Background and aims: Analytical approaches to addressing survey non-participation bias typically use only demographic information to improve estimates. We applied a novel methodology which uses health information from data linkage to adjust for non-representativeness. We illustrate the method by presenting adjusted alcohol consumption estimates for Scotland.

Design: Data on consenting respondents to the Scottish Health Surveys (SHeSs) 1995-2010 were linked confidentially to routinely collected hospital admission and mortality records. Synthetic observations representing non-respondents were created using general population data. Multiple imputation was performed to compute adjusted alcohol estimates given a range of assumptions about the missing data. Adjusted estimates of mean weekly consumption were additionally calibrated to per-capita alcohol sales data.

Setting: Scotland.

Participants: 13 936 male and 18 021 female respondents to the SHeSs 1995-2010, aged 20-64years.

Measurements: Weekly alcohol consumption, non-, binge- and problem-drinking.

Findings: Initial adjustment for non-response resulted in estimates of mean weekly consumption that were elevated by up to 17.8% [26.5units (18.6-34.4)] compared with corrections based solely on socio-demographic data [22.5 (17.7-27.3)]; other drinking behaviour estimates were little changed. Under more extreme assumptions the overall difference was up to 53%, and calibrating to sales estimates resulted in up to 88% difference.

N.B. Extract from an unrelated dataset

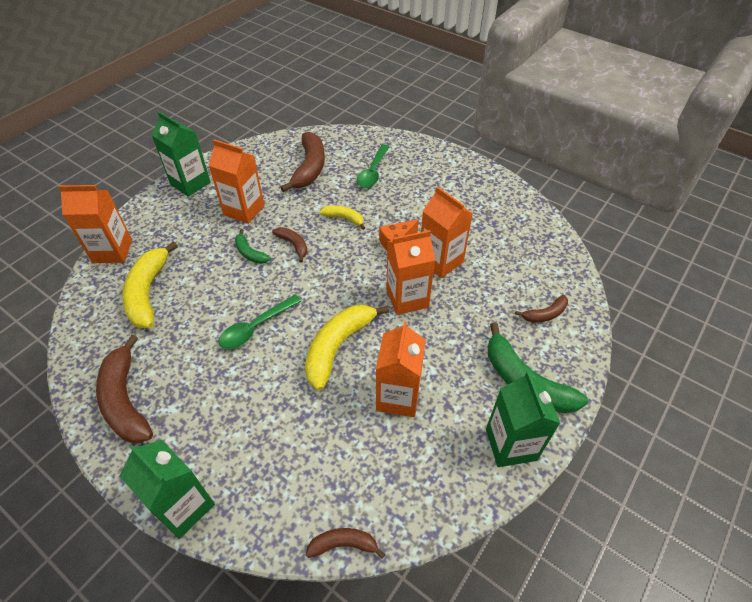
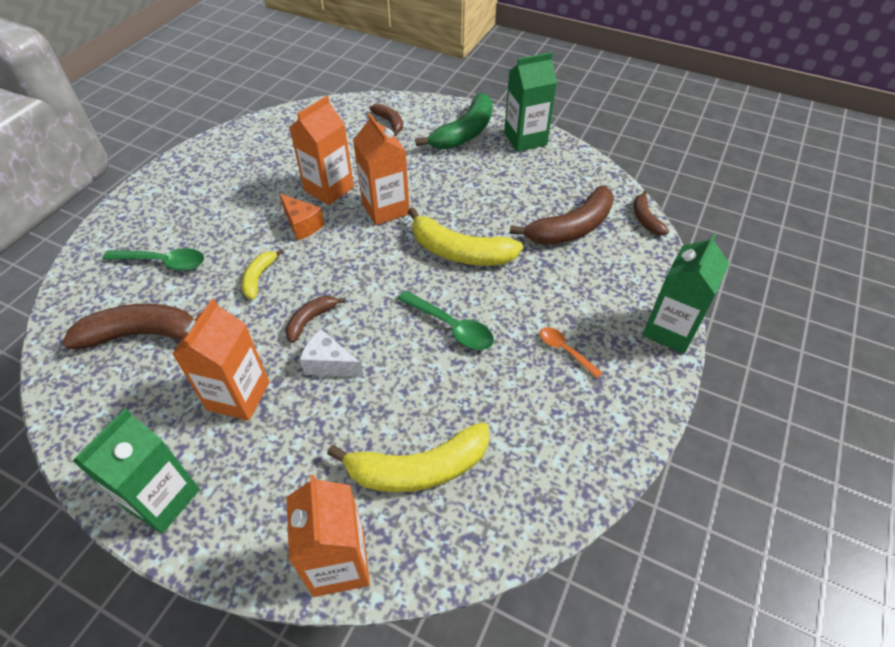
camera: 100 degrees left, 0 degrees up
brown banana [96,335,153,444] -> brown banana moved to [510,185,614,245]
green banana [235,229,271,264] -> white cheese [300,329,363,377]
orange carton [376,321,426,417] -> none
none -> orange spoon [540,327,603,378]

Increases were especially pronounced among males in deprived areas.

Conclusions: The use of routinely collected health data to reduce bias arising from survey non-response resulted in higher alcohol consumption estimates among working-age males in Scotland, with less impact for females. This new method of bias reduction can be generalized to other surveys to improve estimates of alternative harmful behaviours.